Under the guidance of the Office of the Assistant Secretary for Planning and Evaluation (ASPE) of the Department of Health and Human Services (HHS), the research team (consisting of staff from CDM and its subcontractor) conducted an Evaluation of HHS Delivery System Reform Efforts and Affordable Care Act (ACA) Provisions. This project measured the effects of the implementation of a wide range of new programs designed to drive improvements in the organization and delivery of health care services under the ACA. The CDM Team specified a general conceptual model of health systems change that recognized that observed changes in outcomes are influenced by: the components and incentives of specific delivery reform initiatives, the characteristics of organizations participating in those initiatives, and the broader competitive market and local policy environments within which those organizations operate.

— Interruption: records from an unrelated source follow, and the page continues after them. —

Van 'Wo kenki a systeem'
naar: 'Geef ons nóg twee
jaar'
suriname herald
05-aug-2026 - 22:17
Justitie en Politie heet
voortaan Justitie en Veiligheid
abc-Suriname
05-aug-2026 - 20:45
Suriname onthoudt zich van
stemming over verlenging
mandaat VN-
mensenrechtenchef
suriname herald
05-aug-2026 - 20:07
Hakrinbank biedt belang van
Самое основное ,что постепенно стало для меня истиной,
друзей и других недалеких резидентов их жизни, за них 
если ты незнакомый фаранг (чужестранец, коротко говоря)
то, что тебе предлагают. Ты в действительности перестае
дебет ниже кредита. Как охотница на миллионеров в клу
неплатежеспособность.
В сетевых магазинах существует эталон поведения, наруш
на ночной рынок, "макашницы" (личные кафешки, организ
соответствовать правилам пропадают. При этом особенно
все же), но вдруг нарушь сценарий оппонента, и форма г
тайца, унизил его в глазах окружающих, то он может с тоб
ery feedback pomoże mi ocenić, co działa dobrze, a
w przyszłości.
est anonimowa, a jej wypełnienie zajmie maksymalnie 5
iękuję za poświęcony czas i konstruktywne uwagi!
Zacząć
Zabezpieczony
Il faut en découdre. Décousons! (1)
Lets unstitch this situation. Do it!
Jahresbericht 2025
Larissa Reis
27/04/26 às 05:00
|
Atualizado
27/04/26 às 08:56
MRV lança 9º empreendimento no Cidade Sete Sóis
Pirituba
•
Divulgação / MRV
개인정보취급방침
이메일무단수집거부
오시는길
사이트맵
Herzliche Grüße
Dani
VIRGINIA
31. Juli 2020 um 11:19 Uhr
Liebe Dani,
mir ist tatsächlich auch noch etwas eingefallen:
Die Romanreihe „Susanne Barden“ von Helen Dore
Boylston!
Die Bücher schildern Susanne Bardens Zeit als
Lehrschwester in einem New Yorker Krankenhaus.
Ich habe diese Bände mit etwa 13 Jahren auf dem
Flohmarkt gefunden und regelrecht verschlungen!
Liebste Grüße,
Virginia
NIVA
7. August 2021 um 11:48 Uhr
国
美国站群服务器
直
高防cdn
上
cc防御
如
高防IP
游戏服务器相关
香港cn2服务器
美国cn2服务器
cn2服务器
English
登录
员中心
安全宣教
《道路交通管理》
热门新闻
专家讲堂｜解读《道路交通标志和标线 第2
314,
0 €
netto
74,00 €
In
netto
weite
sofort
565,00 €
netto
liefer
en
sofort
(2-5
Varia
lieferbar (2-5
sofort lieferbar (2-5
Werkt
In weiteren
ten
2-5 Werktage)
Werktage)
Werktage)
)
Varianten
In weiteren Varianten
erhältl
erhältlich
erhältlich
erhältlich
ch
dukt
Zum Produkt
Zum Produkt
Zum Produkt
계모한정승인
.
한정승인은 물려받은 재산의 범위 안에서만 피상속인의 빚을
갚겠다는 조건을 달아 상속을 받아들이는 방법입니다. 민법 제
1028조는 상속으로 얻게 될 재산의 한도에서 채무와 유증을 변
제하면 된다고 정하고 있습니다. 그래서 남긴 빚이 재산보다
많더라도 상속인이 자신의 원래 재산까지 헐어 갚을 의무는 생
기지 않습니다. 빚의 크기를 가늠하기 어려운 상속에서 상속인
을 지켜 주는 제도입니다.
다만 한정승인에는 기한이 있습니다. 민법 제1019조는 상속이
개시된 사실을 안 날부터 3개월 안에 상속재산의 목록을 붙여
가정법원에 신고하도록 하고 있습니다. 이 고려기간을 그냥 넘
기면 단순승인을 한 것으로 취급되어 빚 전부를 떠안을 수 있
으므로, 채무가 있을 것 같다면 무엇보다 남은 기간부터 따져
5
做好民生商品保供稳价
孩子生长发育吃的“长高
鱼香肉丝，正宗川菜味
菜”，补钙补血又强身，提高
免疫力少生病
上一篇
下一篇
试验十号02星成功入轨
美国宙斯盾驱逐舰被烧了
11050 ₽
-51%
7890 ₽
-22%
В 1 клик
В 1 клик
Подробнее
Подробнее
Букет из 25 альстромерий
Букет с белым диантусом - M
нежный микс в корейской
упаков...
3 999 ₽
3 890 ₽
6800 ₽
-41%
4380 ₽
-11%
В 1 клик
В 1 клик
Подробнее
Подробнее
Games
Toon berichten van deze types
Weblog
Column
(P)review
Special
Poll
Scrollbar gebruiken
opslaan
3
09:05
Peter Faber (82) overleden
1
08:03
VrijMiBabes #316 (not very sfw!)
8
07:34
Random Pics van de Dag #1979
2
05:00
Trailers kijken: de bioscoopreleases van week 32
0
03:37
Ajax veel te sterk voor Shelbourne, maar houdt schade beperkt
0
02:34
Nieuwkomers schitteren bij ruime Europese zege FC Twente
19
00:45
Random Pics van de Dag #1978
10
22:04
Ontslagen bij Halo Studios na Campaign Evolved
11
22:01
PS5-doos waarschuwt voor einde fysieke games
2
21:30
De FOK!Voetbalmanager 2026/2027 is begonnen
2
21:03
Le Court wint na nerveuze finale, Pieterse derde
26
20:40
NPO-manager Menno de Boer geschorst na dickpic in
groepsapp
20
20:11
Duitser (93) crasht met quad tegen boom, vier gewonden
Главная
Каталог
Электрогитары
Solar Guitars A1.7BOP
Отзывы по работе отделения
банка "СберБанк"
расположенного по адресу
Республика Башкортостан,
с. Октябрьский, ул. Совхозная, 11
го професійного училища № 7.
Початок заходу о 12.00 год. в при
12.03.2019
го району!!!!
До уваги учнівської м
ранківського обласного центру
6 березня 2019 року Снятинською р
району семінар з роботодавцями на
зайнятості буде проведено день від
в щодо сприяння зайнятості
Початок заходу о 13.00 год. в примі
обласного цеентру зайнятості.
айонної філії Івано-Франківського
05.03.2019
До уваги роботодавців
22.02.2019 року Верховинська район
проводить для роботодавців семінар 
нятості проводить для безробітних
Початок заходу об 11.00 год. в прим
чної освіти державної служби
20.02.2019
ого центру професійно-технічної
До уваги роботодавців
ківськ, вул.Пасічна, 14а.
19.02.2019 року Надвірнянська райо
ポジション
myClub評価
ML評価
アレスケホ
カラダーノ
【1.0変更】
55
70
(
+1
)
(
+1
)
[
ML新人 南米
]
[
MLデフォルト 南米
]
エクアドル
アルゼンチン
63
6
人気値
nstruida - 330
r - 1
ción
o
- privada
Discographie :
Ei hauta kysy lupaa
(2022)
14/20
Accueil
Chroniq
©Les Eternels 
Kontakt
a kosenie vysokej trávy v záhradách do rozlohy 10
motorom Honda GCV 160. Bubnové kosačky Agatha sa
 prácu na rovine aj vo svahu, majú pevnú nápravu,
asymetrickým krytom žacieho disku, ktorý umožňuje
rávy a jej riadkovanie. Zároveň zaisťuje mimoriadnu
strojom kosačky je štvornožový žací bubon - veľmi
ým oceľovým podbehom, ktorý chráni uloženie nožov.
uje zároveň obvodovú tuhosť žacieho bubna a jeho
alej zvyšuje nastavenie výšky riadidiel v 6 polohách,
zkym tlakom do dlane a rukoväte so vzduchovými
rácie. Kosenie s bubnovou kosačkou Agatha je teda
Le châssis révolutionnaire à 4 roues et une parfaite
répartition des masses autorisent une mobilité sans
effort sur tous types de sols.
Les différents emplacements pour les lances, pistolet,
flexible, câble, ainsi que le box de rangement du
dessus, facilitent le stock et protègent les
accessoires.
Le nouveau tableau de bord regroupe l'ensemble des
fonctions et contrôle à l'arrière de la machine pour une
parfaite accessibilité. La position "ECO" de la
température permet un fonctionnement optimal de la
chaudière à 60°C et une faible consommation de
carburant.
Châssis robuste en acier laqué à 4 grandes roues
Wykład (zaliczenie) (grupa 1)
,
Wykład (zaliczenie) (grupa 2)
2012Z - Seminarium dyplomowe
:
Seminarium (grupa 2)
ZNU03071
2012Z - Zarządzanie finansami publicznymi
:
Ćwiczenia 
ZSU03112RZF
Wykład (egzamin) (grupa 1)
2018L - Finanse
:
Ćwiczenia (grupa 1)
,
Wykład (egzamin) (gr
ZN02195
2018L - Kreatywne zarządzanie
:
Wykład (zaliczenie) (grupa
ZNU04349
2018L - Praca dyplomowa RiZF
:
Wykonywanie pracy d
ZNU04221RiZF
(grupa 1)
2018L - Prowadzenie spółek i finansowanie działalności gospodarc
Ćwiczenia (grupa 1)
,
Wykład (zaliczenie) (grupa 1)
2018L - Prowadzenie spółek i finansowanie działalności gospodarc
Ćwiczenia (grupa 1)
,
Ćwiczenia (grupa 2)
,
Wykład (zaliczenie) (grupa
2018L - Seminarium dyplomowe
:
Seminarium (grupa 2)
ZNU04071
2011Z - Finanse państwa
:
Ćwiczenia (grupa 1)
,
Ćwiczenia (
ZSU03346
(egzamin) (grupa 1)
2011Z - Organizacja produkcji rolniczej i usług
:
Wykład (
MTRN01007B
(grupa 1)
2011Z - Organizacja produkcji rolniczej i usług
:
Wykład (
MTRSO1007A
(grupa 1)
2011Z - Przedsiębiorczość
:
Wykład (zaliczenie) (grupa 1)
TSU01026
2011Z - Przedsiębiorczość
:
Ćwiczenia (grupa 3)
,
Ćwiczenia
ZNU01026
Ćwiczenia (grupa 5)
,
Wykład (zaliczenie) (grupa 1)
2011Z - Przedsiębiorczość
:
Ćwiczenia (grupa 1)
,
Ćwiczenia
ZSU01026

This evaluation provided HHS with recommendations on a coordinated evaluation plan to tie results from the numerous Medicare, Medicaid, and Dual Eligible delivery system reform initiatives and ACA provisions into an overall model of health system change. The ultimate objective of the ACA delivery reform initiative was to slow the rate of health spending, improve the value of services delivered, and drive changes in the delivery system that would facilitate ongoing performance improvement, not only for Medicare and Medicaid beneficiaries, but also for the overall system.